Joint 69th Annual Southeastern / 55th Annual Northeastern Section Meeting - 2020

Paper No. 22-6
Presentation Time: 1:30 PM-5:30 PM

PALEOCLIMATOLOGICAL ANALYSIS OF OCEANIC SEDIMENT FROM THE CHILEAN MARGIN ODP SITE 1234 TO DETERMINE PAST CLIMATIC CONDITIONS AND EVENTS


NUÑEZ, Ashley C., Environmental Studies, Ursinus College, 601 E Main St, Collegeville, PA 19426 and JOSEPH, Leah H., Environmental Studies, Ursinus College, PO Box 1000, Collegeville, PA 19426

Ocean Drilling Program (ODP) Site 1234 (36°13.153´S, 73°40.902´W; 1015 m water depth), drilled shoreward of the Peru-Chile Trench ~65 km offshore of Chile, represents an ultra high-resolution record of terrigenous deposition with the potential to provide information about the erosion and transport of sediment from the continent to the Chilean margin at glacial/interglacial scales. The characterization of oceanic sediment, including the calculation of terrigenous mass accumulation rates (MAR), grain size analyses, and the determination of magnetic fabrics, can help provide clues to past climactic shifts and conditions on land, such as changes in rainfall and aridity, as well as in the ocean, including variations in depositional current velocities.

In this preliminary study, 150 paired samples of hemipelagic sediment were collected from the 239-mcd-thick composite core section of ODP Site 1234, which exhibited a fairly homogenous lithology of diatom nannofossil silty clay and clay.
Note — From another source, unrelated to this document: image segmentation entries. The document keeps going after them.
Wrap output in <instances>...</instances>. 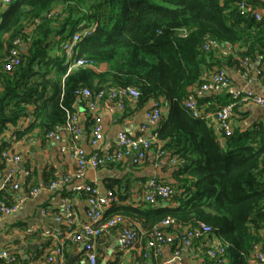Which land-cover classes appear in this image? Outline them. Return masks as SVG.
I'll list each match as a JSON object with an SVG mask.
<instances>
[{"label":"trees","instance_id":"trees-1","mask_svg":"<svg viewBox=\"0 0 264 264\" xmlns=\"http://www.w3.org/2000/svg\"><path fill=\"white\" fill-rule=\"evenodd\" d=\"M239 1L11 0L0 13V171L7 162L2 152L9 126L15 139L35 127L45 134L66 120L67 111L75 112V103L83 101L78 90L133 86L138 106L159 100L166 107L157 137L163 156L180 163L175 182L167 183L168 205H121L113 214L140 222L146 232L166 217L180 228L204 222L224 244L227 264H251L253 246L264 242V122L232 124L231 133L221 135L212 119L192 116L183 101L215 69L242 70L241 59L264 53V16L241 14ZM247 3L255 12L264 8L260 0ZM94 24L75 44L73 58L88 59L95 68L68 70L62 43ZM16 38L22 40L19 63L6 70ZM207 39L229 46L230 54L205 51ZM100 65L105 68L97 70ZM215 98L219 106L231 100L230 94ZM27 116L30 122L16 127ZM0 198L9 202L2 190Z\"/></svg>","mask_w":264,"mask_h":264},{"label":"crops","instance_id":"crops-1","mask_svg":"<svg viewBox=\"0 0 264 264\" xmlns=\"http://www.w3.org/2000/svg\"><path fill=\"white\" fill-rule=\"evenodd\" d=\"M256 11L264 16V8H256ZM231 54L235 56L234 58L239 59L236 51ZM104 68V65L96 67L97 70H103ZM224 68L230 77V87L233 90H251L264 100V53L257 54L254 58L249 59L247 76H244L240 71L241 68H237L235 65H225ZM225 94H229L227 90L218 93H205L198 98V105L203 111L211 115L213 112L211 110L218 108L221 103L215 97L225 96ZM147 103L149 105L145 108L146 110L150 108L151 101ZM248 104L249 102L239 103L232 117L233 126L246 128L254 122H264V114H256L252 109L247 108ZM240 106L243 108L241 109ZM141 107L137 105L136 100H129L126 102L124 112H111L107 103L101 102L98 114L103 125V139L94 146L90 143L93 123L92 118H90L91 114L88 112L85 102H76L74 108L78 115L81 130L78 140L79 145L88 154H91L95 151H105L108 144L113 146L120 131L129 134L137 133L140 125L145 122L144 112L146 110L143 112V119L138 123L136 122ZM165 110L166 107H164L163 113ZM22 121L20 120L17 126ZM12 128L11 125L6 130V137L9 136ZM70 142V136L66 132L61 134L58 141H46L43 130L35 127L14 144V152L20 156L16 175L20 185L19 189L13 190L10 184L5 183L8 177V173L5 175V169L11 166L9 162H6L5 168L0 171V178L4 177L0 184V191H3L8 201L14 200L17 193L26 197L16 211L0 218V252L6 250L8 253L13 254L17 260L16 264H45L46 257L53 254L52 250L60 242L63 246V256H55L56 264H67L69 258H71L70 264H90L85 256L82 243H73L66 238L58 240L52 235L56 229L63 228V224L57 221L54 215L62 212L66 204H71L76 215V224L79 225L88 220V202L85 193L74 189L77 184L94 185L101 195L106 194L110 189L108 184H112L114 191L117 193V198L112 205L104 209L103 216L107 217L113 214L112 209L115 207L142 204L144 200L141 185L147 179L155 177L166 184L175 182L173 173L177 169L180 160L169 156L158 158L155 147H153L148 151L144 162L139 166L133 165L129 159H126L99 168L88 167L82 180L72 179L67 183L60 182L52 189H47L45 186L52 178L55 176L61 177L67 173L71 174L74 171L75 162L70 150H61L62 146L67 147ZM99 182H102V189L98 185ZM3 185L4 187H2ZM34 186H38L39 191L34 196H28V190ZM166 205H168L167 201L154 204V206ZM38 208L42 218L37 217ZM44 209L47 210L46 213H43ZM130 223L141 231L145 232L147 230L138 221L131 220ZM187 226L181 227L185 228ZM49 232H51L50 236L47 235ZM117 232L118 230L114 229L111 234L102 235L95 241V264H143L141 251L145 237L135 247L121 250L117 244ZM64 235L65 232L62 237ZM150 256L154 264H177L169 261L171 258V246L169 245H164L158 255ZM181 264L212 263L206 256L197 254L194 247H189L182 252Z\"/></svg>","mask_w":264,"mask_h":264},{"label":"built area","instance_id":"built-area-1","mask_svg":"<svg viewBox=\"0 0 264 264\" xmlns=\"http://www.w3.org/2000/svg\"><path fill=\"white\" fill-rule=\"evenodd\" d=\"M264 3V0H260ZM11 0H0V13L9 4ZM238 8L241 14L251 13L256 19L260 18V14L254 11V8L247 3V0H240ZM50 15V14H49ZM96 24L90 28H84L75 32L72 37L62 43V49L69 63L68 70L78 67H94L95 64L85 58H73L74 46L82 37L88 36L95 29ZM21 39L16 38L13 41V48L10 50L4 68L10 70L19 63L17 47L21 45ZM16 46V47H15ZM205 51L217 49L222 54L229 53V46H224L214 39H207L203 44ZM248 57L241 59V73L244 76L248 74ZM227 90L231 100L209 113L203 111L198 105V98L205 93H218ZM77 97L85 102L88 112L93 120L90 143L97 145L103 139V125L98 114V108L101 102H106L111 112H124L126 102L129 100H137L139 97L138 90L133 86L115 87L108 86L92 92L89 88H82L77 91ZM184 105L192 116L203 119H212L215 130L218 134L229 135L232 131V117L234 108L241 102H253L263 105L264 100L251 90L239 91L230 87V77L224 68H217L212 71L209 77L200 85L194 86L184 98ZM164 104L159 100H152L151 106L144 112L145 122L142 123L135 134H129L120 131L117 134V140L113 146L106 145L105 151H95L88 154L82 146L79 145L80 126L76 112L66 113V120L61 124H56L53 129L44 134L46 141H58L63 132L69 134L71 142L69 146H62L61 150L69 149L75 162L74 171L71 174H65L61 177L55 176L45 186L52 189L56 184L62 182L67 183L72 179L82 180L86 169L99 168L118 163L122 160L129 159L133 165L139 166L146 158L148 151L155 147V153L158 158L164 155L162 144L158 141L157 125L164 111ZM31 120L30 116L23 119L22 123L17 127L21 128L27 125ZM15 139L13 134L8 136V148L2 152L3 157L11 164L8 170V177L5 181L10 184L13 190L19 189V181L16 179L18 172V162L20 156L14 152ZM157 144V145H155ZM28 173V172H27ZM142 193L144 202L158 204L161 201L169 199L172 188L151 177L142 183ZM4 187V185L2 186ZM38 186H34L28 190V196H34L39 191ZM76 191L85 192L87 195L88 220L82 224H76V215L71 204H66L63 211L56 213L54 218L63 224V228H58L52 234L61 240L66 238L73 243H82L85 256L90 264L96 262L95 241L102 235L111 234L112 230L117 229V244L121 250L131 249L142 241L145 237L144 245L141 251V259L143 264H154L153 257L158 255L164 245L171 246V258L169 261L181 264L182 252L184 249L194 247L196 253L206 256L212 264H227L224 244L216 237L211 236L212 228L204 222H197L193 226L180 228L175 220L166 217L158 224L154 225L149 232H144L132 225L127 218L120 214H112L104 217V209L116 200L112 191L108 190L106 194H99L94 185L87 183H79L74 186ZM25 195L16 194L14 200L5 202L0 198V218L6 214L16 211L25 200ZM47 210L44 209L43 213ZM169 228H171L169 230ZM30 231V230H28ZM65 232L64 237L62 234ZM48 236L51 232L47 233ZM53 254H49L44 260L45 264H56L55 256H63L62 242L52 250ZM252 264H264V242L257 243L252 250ZM16 257L8 253L6 250L0 254V264H16Z\"/></svg>","mask_w":264,"mask_h":264},{"label":"rangeland","instance_id":"rangeland-1","mask_svg":"<svg viewBox=\"0 0 264 264\" xmlns=\"http://www.w3.org/2000/svg\"><path fill=\"white\" fill-rule=\"evenodd\" d=\"M229 71H230V73H231V70H230V69H229ZM241 88H242V87H241ZM244 104H246V103H244ZM148 105H149L148 103H145V104L141 107V109L139 110V111H140V115L138 116V118H137V120H136L137 123H138L140 120L143 119V112H144V110H146L145 108H147ZM240 108L242 109L243 107L240 106ZM247 108L252 109L256 114H260V113H261V114H264V105L261 106V105H257L256 103L253 104V102H249ZM121 128H123V127H121ZM8 170H9V167H7V168L5 169V171H6V172H5V175L8 173ZM3 180H4V177L0 178V184H1V182H2ZM98 185L101 186V189L103 188L102 182H99ZM37 217H38V218H42V215H41V212H40L39 208H38V210H37ZM32 220H38V219H32ZM0 254H1V252H0Z\"/></svg>","mask_w":264,"mask_h":264},{"label":"water","instance_id":"water-1","mask_svg":"<svg viewBox=\"0 0 264 264\" xmlns=\"http://www.w3.org/2000/svg\"><path fill=\"white\" fill-rule=\"evenodd\" d=\"M70 261H71V258H69V259L67 260V264H70Z\"/></svg>","mask_w":264,"mask_h":264}]
</instances>
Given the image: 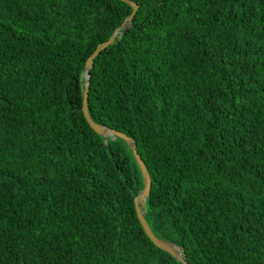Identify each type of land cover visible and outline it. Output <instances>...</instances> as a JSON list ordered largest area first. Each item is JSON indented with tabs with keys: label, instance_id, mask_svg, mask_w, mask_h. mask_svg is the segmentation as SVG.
<instances>
[{
	"label": "trees",
	"instance_id": "1",
	"mask_svg": "<svg viewBox=\"0 0 264 264\" xmlns=\"http://www.w3.org/2000/svg\"><path fill=\"white\" fill-rule=\"evenodd\" d=\"M0 0V264H264V0Z\"/></svg>",
	"mask_w": 264,
	"mask_h": 264
},
{
	"label": "water",
	"instance_id": "2",
	"mask_svg": "<svg viewBox=\"0 0 264 264\" xmlns=\"http://www.w3.org/2000/svg\"><path fill=\"white\" fill-rule=\"evenodd\" d=\"M121 2L128 5L131 9L130 15L125 19L124 23L122 24L120 29H127L132 21L133 18L138 10V5L131 1V0H120ZM118 30L110 37V39L100 44L96 50L92 53V55L87 59L85 63V72L84 77L86 80L84 91H83V107H82V113L83 116L87 122V124L90 126V128L101 137H111L113 139L118 138L125 142V144L130 148L132 156L140 170L142 182H143V189L140 191V193L134 198V207L137 219L146 235V237L150 240V242L159 250L169 254L172 258H174L176 261H178L181 264H189L186 258V255L184 251L181 248H178L175 244L164 241L161 239H158L150 229L148 223L146 222V219L144 217L143 209L145 207L146 199H148L150 192H151V178L150 174L141 158V156L138 153L136 142L128 137L127 135L109 129L103 125L96 124L90 117L89 114V108H88V93H89V86H90V80H91V70L93 68L94 60L104 51L106 50L110 45L113 44L115 41V37Z\"/></svg>",
	"mask_w": 264,
	"mask_h": 264
}]
</instances>
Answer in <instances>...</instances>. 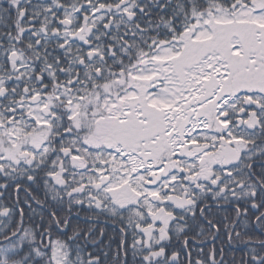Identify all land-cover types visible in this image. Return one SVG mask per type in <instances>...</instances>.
<instances>
[{
  "label": "snow or ice",
  "instance_id": "obj_1",
  "mask_svg": "<svg viewBox=\"0 0 264 264\" xmlns=\"http://www.w3.org/2000/svg\"><path fill=\"white\" fill-rule=\"evenodd\" d=\"M0 264H264V0H0Z\"/></svg>",
  "mask_w": 264,
  "mask_h": 264
},
{
  "label": "flooded vegetation",
  "instance_id": "obj_2",
  "mask_svg": "<svg viewBox=\"0 0 264 264\" xmlns=\"http://www.w3.org/2000/svg\"><path fill=\"white\" fill-rule=\"evenodd\" d=\"M33 207L37 208L38 212H44L45 214H47L48 209L40 208L39 206H37L35 204H33ZM38 219H39V216H37V220ZM99 227H107L109 235H112V225H111V223H109L107 226L101 224V225H99ZM237 255H239V253H237Z\"/></svg>",
  "mask_w": 264,
  "mask_h": 264
},
{
  "label": "trees",
  "instance_id": "obj_3",
  "mask_svg": "<svg viewBox=\"0 0 264 264\" xmlns=\"http://www.w3.org/2000/svg\"><path fill=\"white\" fill-rule=\"evenodd\" d=\"M39 195H40L41 199H43V189H42V188H41V190H40ZM21 196L23 197V193H21Z\"/></svg>",
  "mask_w": 264,
  "mask_h": 264
}]
</instances>
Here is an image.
With a basal age of less than 0.26 Ma (Quaternary), the sampling interval provided an average resolution of ~1.8 ky/sample. One set of samples were subject to a five-step chemical extraction process to remove biogenically derived carbonate and silicate components, oxy-hydroxy coatings, and grains larger than 63µ, from which the terrigenous mass accumulation rates (MAR) were then calculated. Terrigenous MARs for this core, which can reflect erosion rates, show a fairly consistent terrigenous MAR value between 50 to 80 g/cm2/kyr, with no discernable trends as of yet.

In addition to the calculation of MARs, terrigenous grain size will be analyzed on these same extracted samples and compared to the grain alignment found in the paired samples. Grain aligment was determined by analyzing the magnetic fabric using anisotropy of magnetic susceptibility (AMS). As both these parameters (grain size and magnetic fabric) can be influenced by changes in the velocity of ocean currents and oceanic circulation patterns, they can be used, in combination, as additional climatic indicators. Preliminary magnetic fabric results indicate that the energy of the depositional environment at Site 1234 fluctuated through time, possibly substantively; completion of AMS and grain size analyses on all samples will help analyze for trends.